Melbourne, Australia. November 11-17, 2025.
ISSN: 2334-1033
ISBN: 978-1-956792-08-9
Copyright © 2025 International Joint Conferences on Artificial Intelligence Organization
Post-hoc methods in Explainable AI (XAI) elucidate black-box models by identifying input features critical to the model's decision-making. Recent advancements in these methods have facilitated the generation of logic-based explanations that capture interactions among input features. However, these techniques often encounter critical limitations, notably the inability to ensure logical consistency and fidelity between generated explanations and the model's actual decision-making processes.
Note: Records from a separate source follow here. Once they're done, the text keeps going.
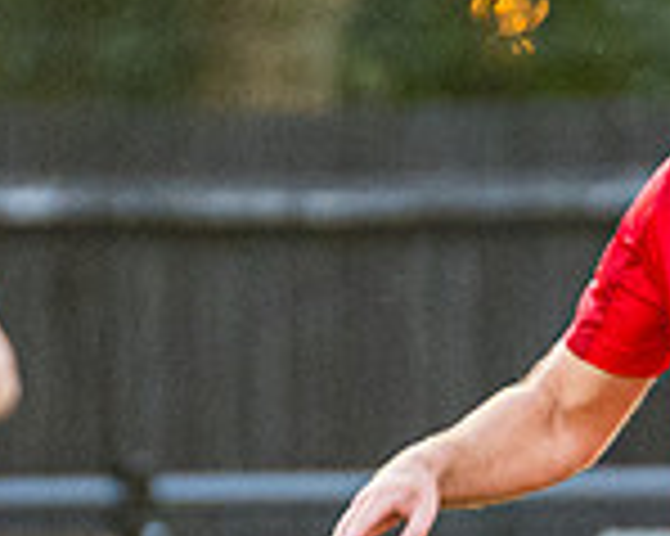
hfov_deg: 0.7
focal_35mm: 2768
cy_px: 478
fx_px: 54852
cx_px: 984
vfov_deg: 0.6
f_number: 2.8
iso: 1250
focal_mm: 300
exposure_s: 1/500
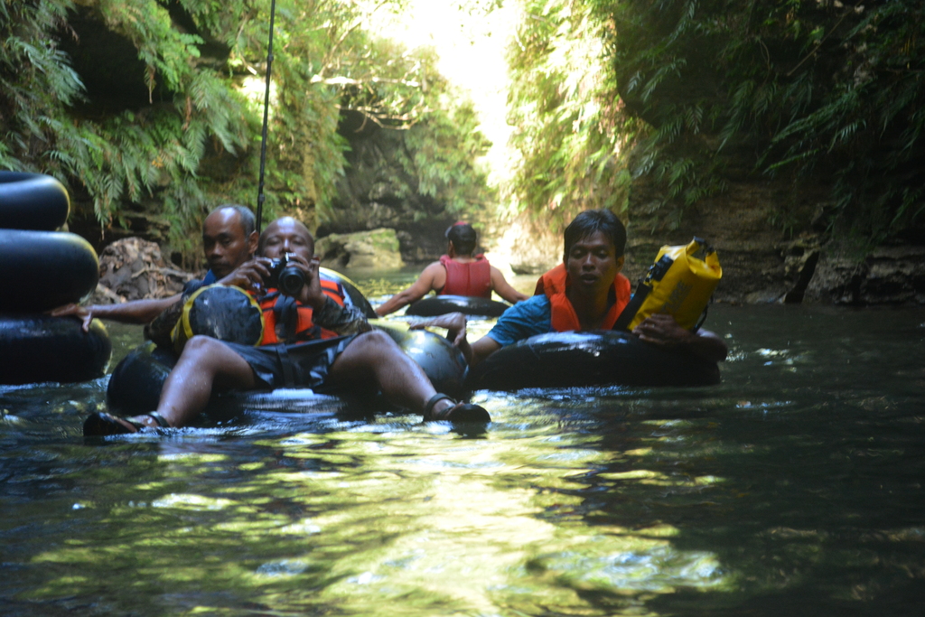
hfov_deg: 24.6
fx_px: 2120
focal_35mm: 82
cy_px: 308
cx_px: 462
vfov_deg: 16.6
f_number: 5.6
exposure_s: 1/60
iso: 1600
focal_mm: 55
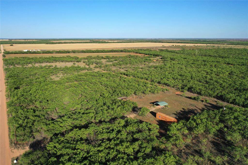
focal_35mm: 28
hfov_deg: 65.5
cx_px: 124
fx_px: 193
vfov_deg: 46.4
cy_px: 82
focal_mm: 10.26
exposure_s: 1/50
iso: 100
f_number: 2.8
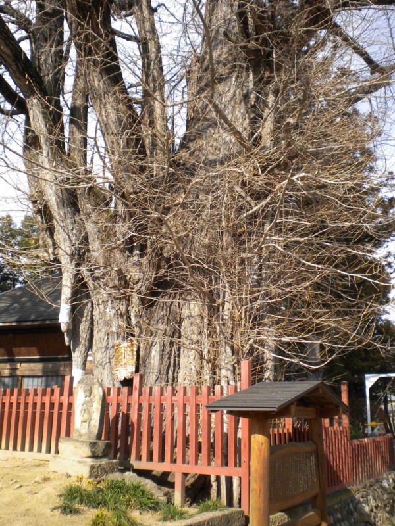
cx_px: 198
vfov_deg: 52.6
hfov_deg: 40.7
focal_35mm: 35
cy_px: 263
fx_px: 533
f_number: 4.6
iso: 80
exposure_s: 1/284
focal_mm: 6.3
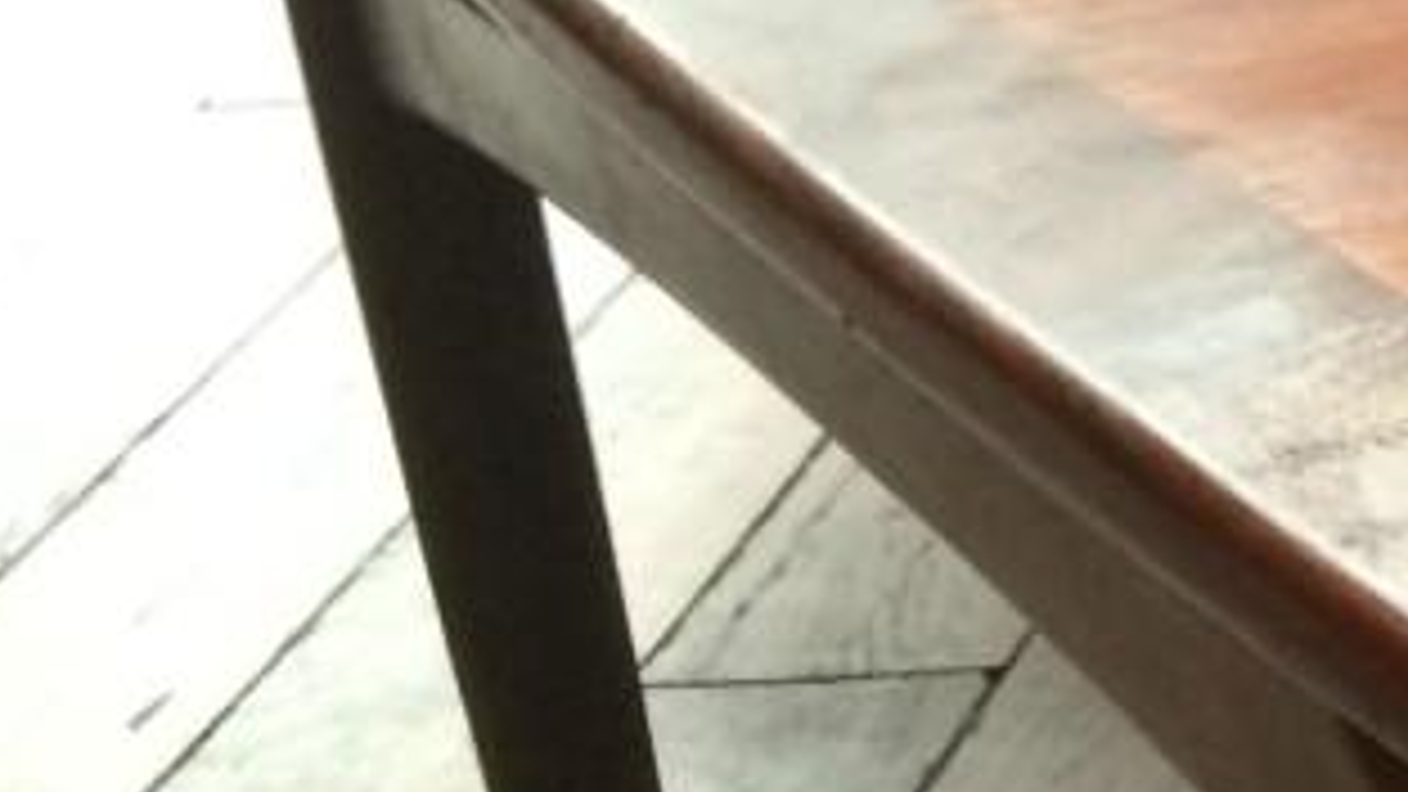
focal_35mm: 167
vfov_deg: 7.2
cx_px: 3356
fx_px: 6234
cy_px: 886
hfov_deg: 10.9
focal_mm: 4.12
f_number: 2.2
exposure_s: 1/33
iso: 250
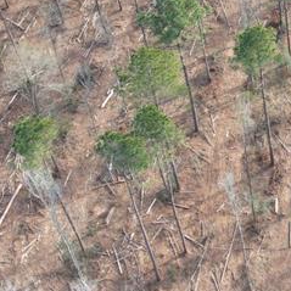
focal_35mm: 80
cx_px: 360
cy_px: 52
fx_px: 761
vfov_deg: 21.4
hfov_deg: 20.1
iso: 110
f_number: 2.8
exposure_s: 1/200
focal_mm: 8.38
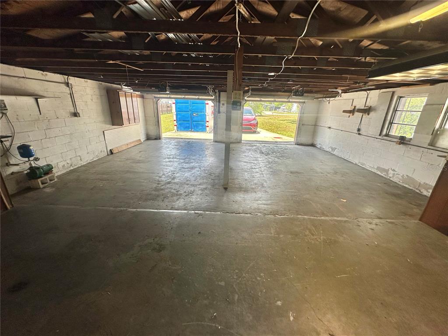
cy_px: 168
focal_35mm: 14
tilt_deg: -18.8
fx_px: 181
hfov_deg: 102.1
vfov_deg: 85.7
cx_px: 224
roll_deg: -1.4
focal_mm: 2.22
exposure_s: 1/195
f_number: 2.2
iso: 40
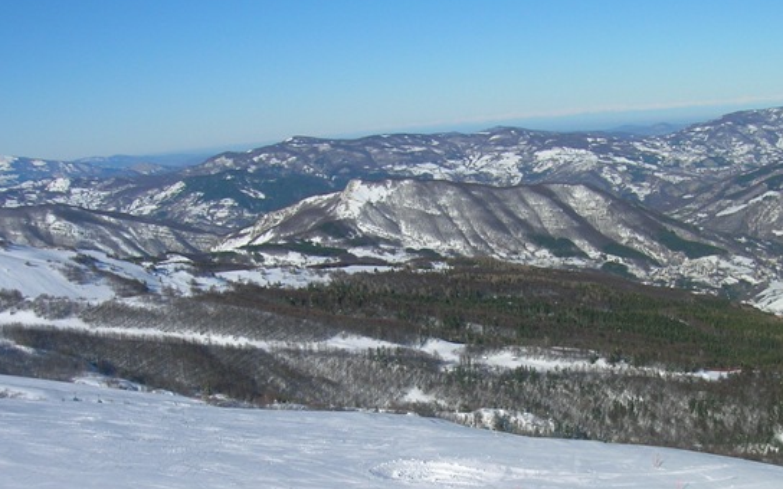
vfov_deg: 24.2
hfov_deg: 37.9
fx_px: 1131
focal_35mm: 53
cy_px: 355
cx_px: 507
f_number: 4.9
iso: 50
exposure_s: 1/791
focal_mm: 5.7
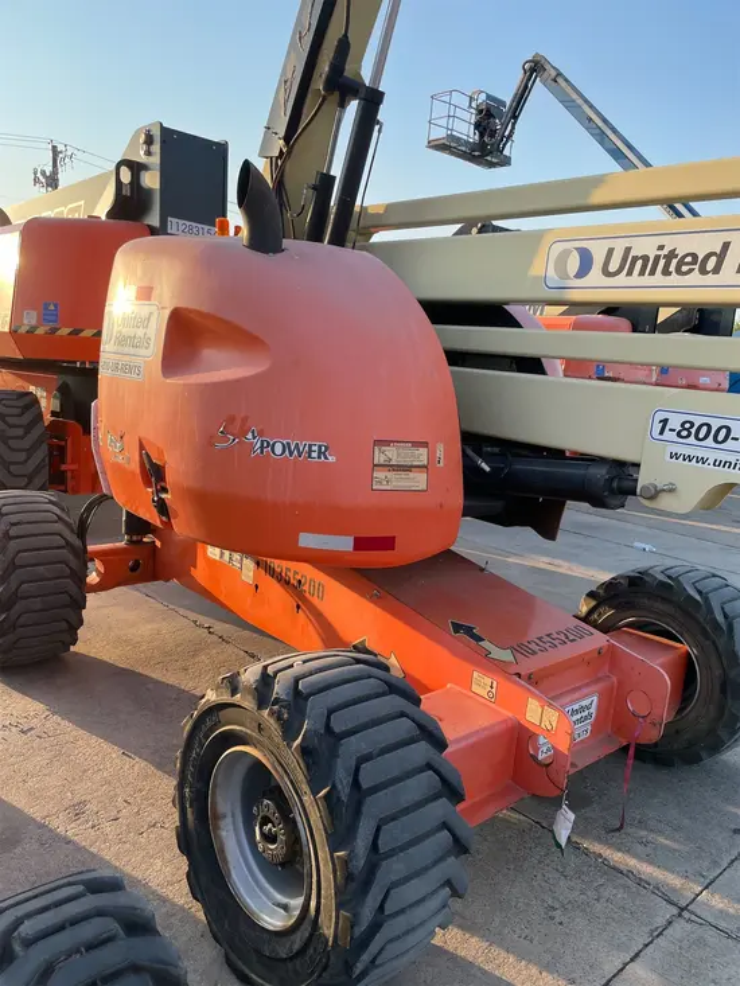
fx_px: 741
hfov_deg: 53.1
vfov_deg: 67.3
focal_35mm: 26
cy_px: 493
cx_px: 370
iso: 32
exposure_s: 1/759
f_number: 1.6
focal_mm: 4.2
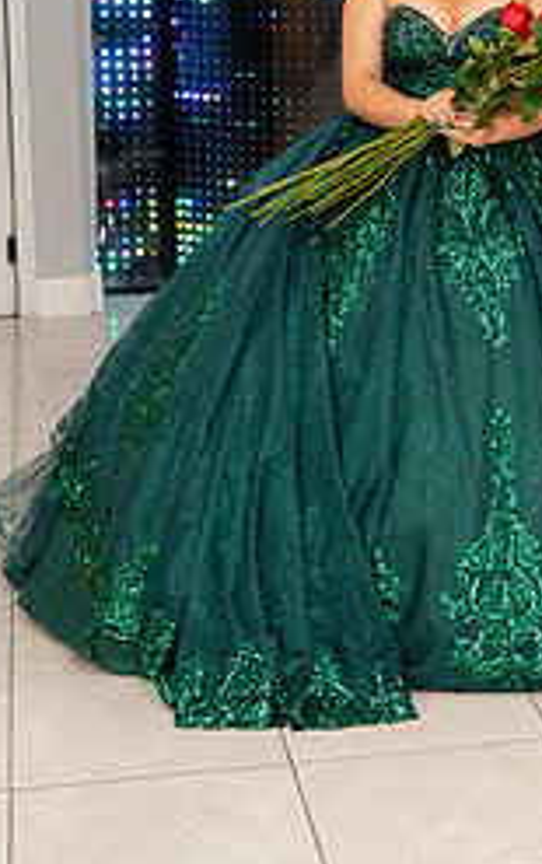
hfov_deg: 15.4
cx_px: 518
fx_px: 1980
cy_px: 233
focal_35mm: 84
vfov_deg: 24.4
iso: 800
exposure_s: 1/250
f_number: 2.8
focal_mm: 35
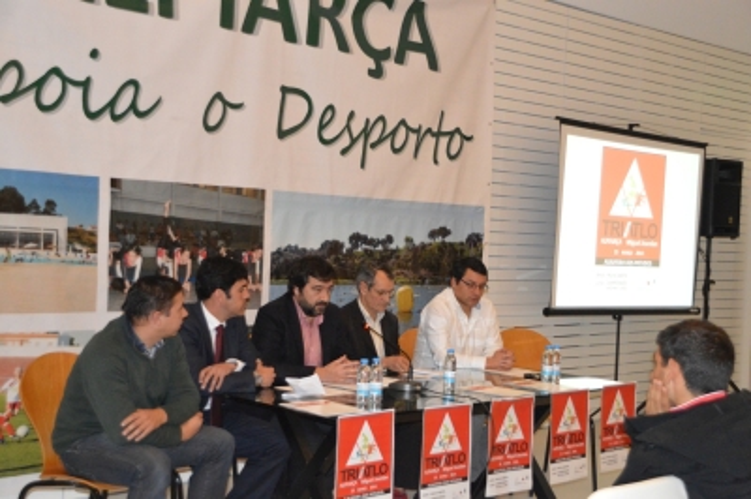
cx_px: 376
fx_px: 1000
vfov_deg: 28.0
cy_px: 250
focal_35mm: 48
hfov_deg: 41.1
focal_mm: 32
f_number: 4.2
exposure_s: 1/60
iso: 3200
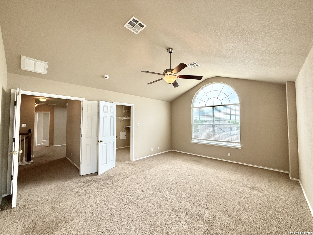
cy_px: 118
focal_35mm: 14
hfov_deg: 102.1
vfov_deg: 85.7
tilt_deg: +2.4
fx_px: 127
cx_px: 156
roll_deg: +0.3
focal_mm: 2.22
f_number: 2.2
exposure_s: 1/120
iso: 80
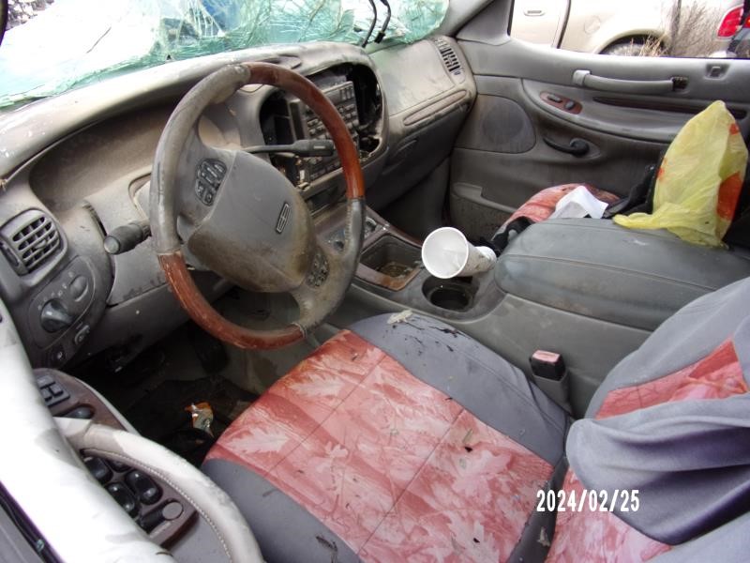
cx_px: 375
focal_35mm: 24
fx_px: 520
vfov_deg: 56.8
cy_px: 282
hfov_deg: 71.6
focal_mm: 4.3
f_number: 3.3
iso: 80
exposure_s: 1/100
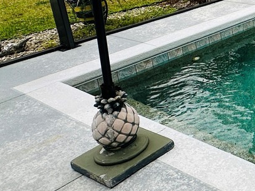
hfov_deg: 25.6
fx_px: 405
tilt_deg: -13.9
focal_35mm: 55
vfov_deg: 25.1
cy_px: -6
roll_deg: +0.8
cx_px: 388
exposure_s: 1/359
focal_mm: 2.22
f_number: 2.2
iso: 40
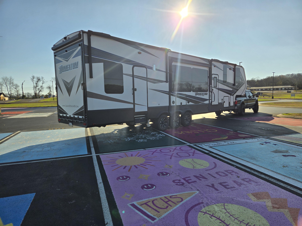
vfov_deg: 58.9
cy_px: 113
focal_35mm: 23
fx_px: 201
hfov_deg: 73.9
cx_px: 151
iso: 25
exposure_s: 1/3913
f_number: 1.8
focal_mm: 5.4
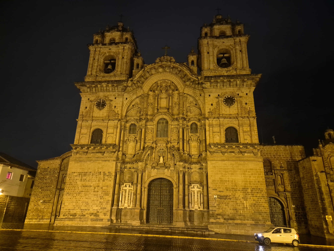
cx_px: 167
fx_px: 222
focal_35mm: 23
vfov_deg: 58.9
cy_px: 126
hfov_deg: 73.9
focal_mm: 5.4
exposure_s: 1/60
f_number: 1.8
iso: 1600
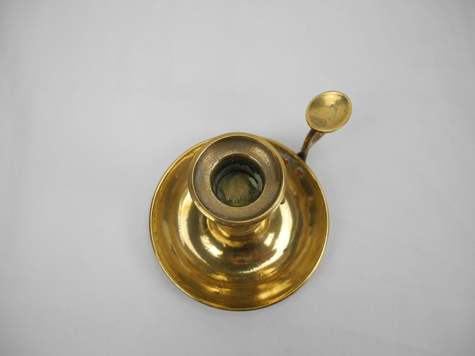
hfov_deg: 63.4
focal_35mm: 28
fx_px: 384
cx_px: 238
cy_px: 178
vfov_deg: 49.7
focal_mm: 6
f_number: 2.8
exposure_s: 1/119
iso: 100
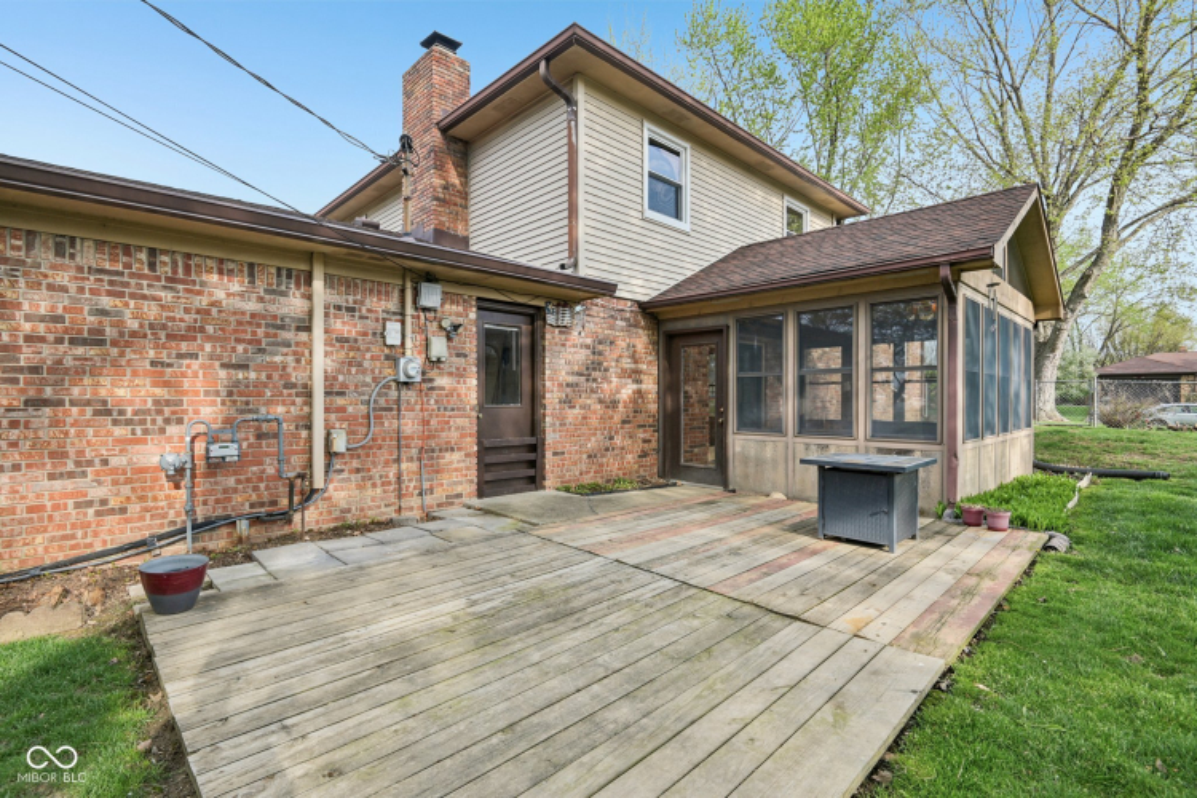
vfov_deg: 73.7
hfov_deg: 96.7
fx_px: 532
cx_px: 598
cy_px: 399
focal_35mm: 16
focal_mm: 16
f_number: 8
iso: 100
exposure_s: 1/125
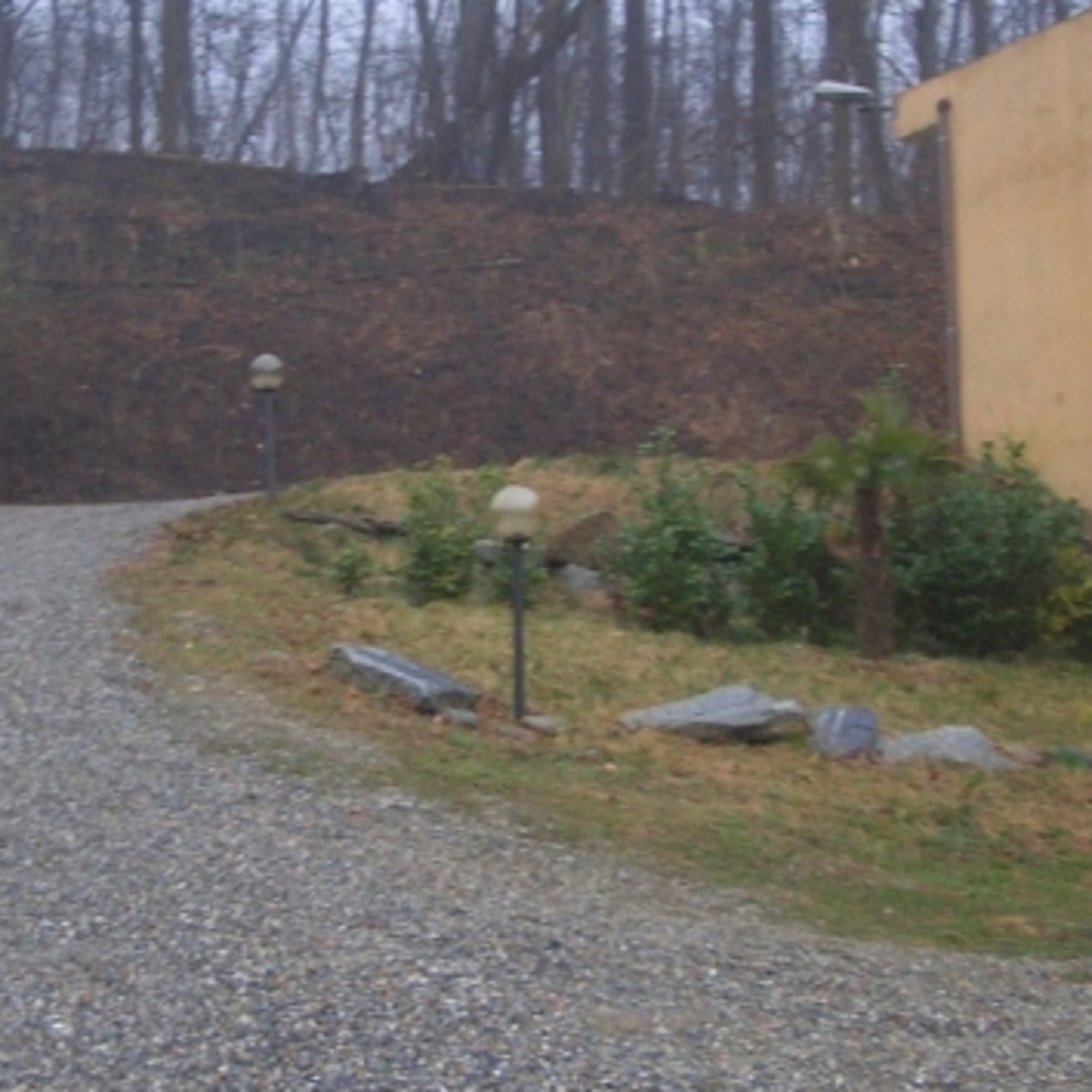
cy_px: 531
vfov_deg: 24.7
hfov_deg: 24.7
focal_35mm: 70
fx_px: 2498
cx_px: 552
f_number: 2.6
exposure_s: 1/100
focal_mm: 5.8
Such inconsistencies jeopardize the reliability of explanations particularly in high-risk domains.
To address this gap, we introduce a novel, theoretically rigorous approach rooted in category theory. Specifically, we propose the concept of an explaining functor, which preserves logical entailment structurally between the explanations and the decisions of black-box models. By establishing a categorical framework, our method guarantees the coherence and accuracy of extracted explanations, thus overcoming the common pitfalls associated with heuristic-based explanation methods. We demonstrate the practical efficacy of our theoretical contributions through two synthetic benchmarks that highlight significant reductions in contradictory and unfaithful explanations. Our experiments show how our framework can provide mathematically grounded, compositional, and coherent explanations.